The Mexico comparison is flat out weird and ahistorical.
In that sense, the comparison is quite in line with the rest of the conversation on this site.
I am a direct descendant of people who signed on the Texas Declaration of Independence. Those folks moved to an "empty" area where there were a bunch of people who they didn't consider to be "real" people (because my ancestors were objectively racist) and then when the government of the area forbade keeping chattel slaves they performed an armed revolt and established a racist state. That racism was so important to them that Oklahoma has a panhandle.
If the descendants those people are scared that a tide of brown folks are going to do the same thing to them, I can understand why- I don't agree that other groups of people operate with the same sociopathic view towards their fellow humans, but their fears aren't mine.
Unfortunately you're not going to find much of a critique of that incorrect view of how humans deal with each other amongst the tech bros- they are such a product of this time and place that it's like asking fish what they think about the water.
The entire focal point of the power that generated Texas is the idea that that there are "real" humans who have rights and are people, and then there are folks who aren't. And the real folks have a destiny to be the historical victors, and the rest of us just better hope their machines break before they make the planet uninhabitable for the rest of us, because they have the guns and the bomb and if they draw a line on the map it is as real as they are, and if you don't respect that line you're not a real person anyhow.
So of course folks who are happy to think of "Texas" as if it had just been existing there forever, without history, think it is okay to kill 20k people as if it were some kind of historical necessity.
It's a similar racism that exists everywhere in these colonialist situations. It's not the only element in play in any of these situations but it's an important structure.

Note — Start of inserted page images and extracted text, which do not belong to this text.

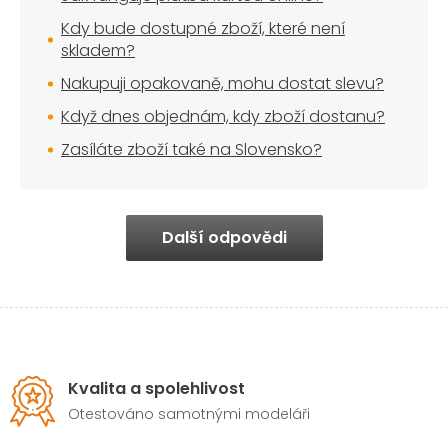
Kdy bude dostupné zboží, které není
skladem?
Nakupuji opakovaně, mohu dostat slevu?
Když dnes objednám, kdy zboží dostanu?
Zasíláte zboží také na Slovensko?
Další odpovědi
Kvalita a spolehlivost
Otestováno samotnými modeláři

That racism is such an vital element of that power that it appears invisible, often even to folks who are suffering its effects.

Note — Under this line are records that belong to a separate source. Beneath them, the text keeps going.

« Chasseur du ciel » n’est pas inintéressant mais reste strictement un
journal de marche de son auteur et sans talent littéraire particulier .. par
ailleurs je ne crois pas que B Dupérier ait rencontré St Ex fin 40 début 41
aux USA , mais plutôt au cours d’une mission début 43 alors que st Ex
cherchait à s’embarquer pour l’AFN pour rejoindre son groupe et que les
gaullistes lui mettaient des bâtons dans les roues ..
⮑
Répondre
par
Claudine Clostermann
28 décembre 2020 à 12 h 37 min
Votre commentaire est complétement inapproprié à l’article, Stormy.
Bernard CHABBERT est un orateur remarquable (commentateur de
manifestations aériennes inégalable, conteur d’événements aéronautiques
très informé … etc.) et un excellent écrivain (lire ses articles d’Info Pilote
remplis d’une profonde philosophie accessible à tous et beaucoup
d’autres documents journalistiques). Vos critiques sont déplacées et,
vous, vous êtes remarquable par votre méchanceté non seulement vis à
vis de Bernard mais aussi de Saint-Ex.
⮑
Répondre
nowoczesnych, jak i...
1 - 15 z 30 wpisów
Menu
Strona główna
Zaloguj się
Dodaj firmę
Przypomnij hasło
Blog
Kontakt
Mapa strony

Johnnyworker, I appreciate the fight you're engaged in on HN.
I generally have a couple of searches open for different topics; for the last couple of months mostly about the situation in Palestine. I've enjoyed seeing some of your writing across several threads.
Typically the people on this site have some pretty horrific ideas about the world, full of bizarre premises that appear (to them) as banal and natural understandings of the world.

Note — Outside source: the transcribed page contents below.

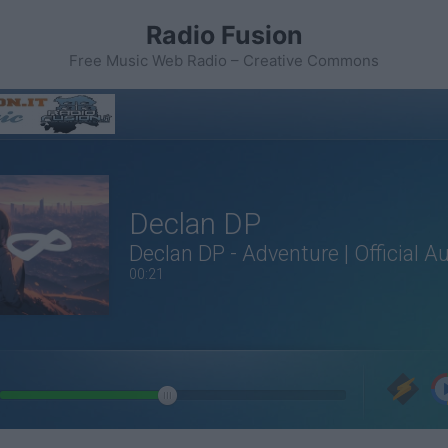
Radio Fusion
Free Music Web Radio – Creative Commons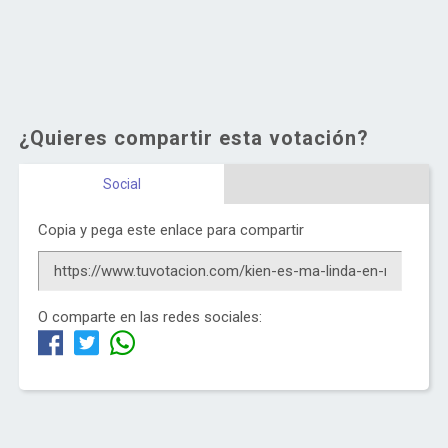
¿Quieres compartir esta votación?
Social
Copia y pega este enlace para compartir
O comparte en las redes sociales:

I don't especially blame them for that viewpoint; if you've never spent a lot of time around, say, the reservation system for indigenous folks in the US or if you've never, like, read a materialist history of what the US has done in Guatemala, Indonesia, Korea, Vietnam, and so on- if you've never gotten any other history than that of the far-right US victors in the second world war, you might be forgiven.
Power creates specific subjects, and those subjects are often blind to certain facts about how power works to create a world that seems uncreated, natural, and necessary.
People who have been able to function well under these highly authoritarian regimes are interesting; that is why I read what they write here.
It is an important viewpoint to mark because it is the viewpoint of the people with the guns, people who think they will never have to even see the carnage they create, much less suffer a similar fate.
They are happy to see power work on other people because it maintains the fantasy that power is not working upon themselves.
"If you never think to move, you'll never see your chains" and all that nonsense. Or, if you prefer, it feels to me like people in these systems often take some comfort that power is operating on "the bad guys" because that is how they feel like sane good guys. If power only works on brown bodies, then it must not be working on their own hearts and brains.
Anyhow.
I don't think you'll change any minds here- I personally don't think it's worth engaging on the topic of imperial power with folks employed to work at the heart of the imperial core.
But still, it' is nice to see folks at least speaking up occasionally. Keep up the good fight.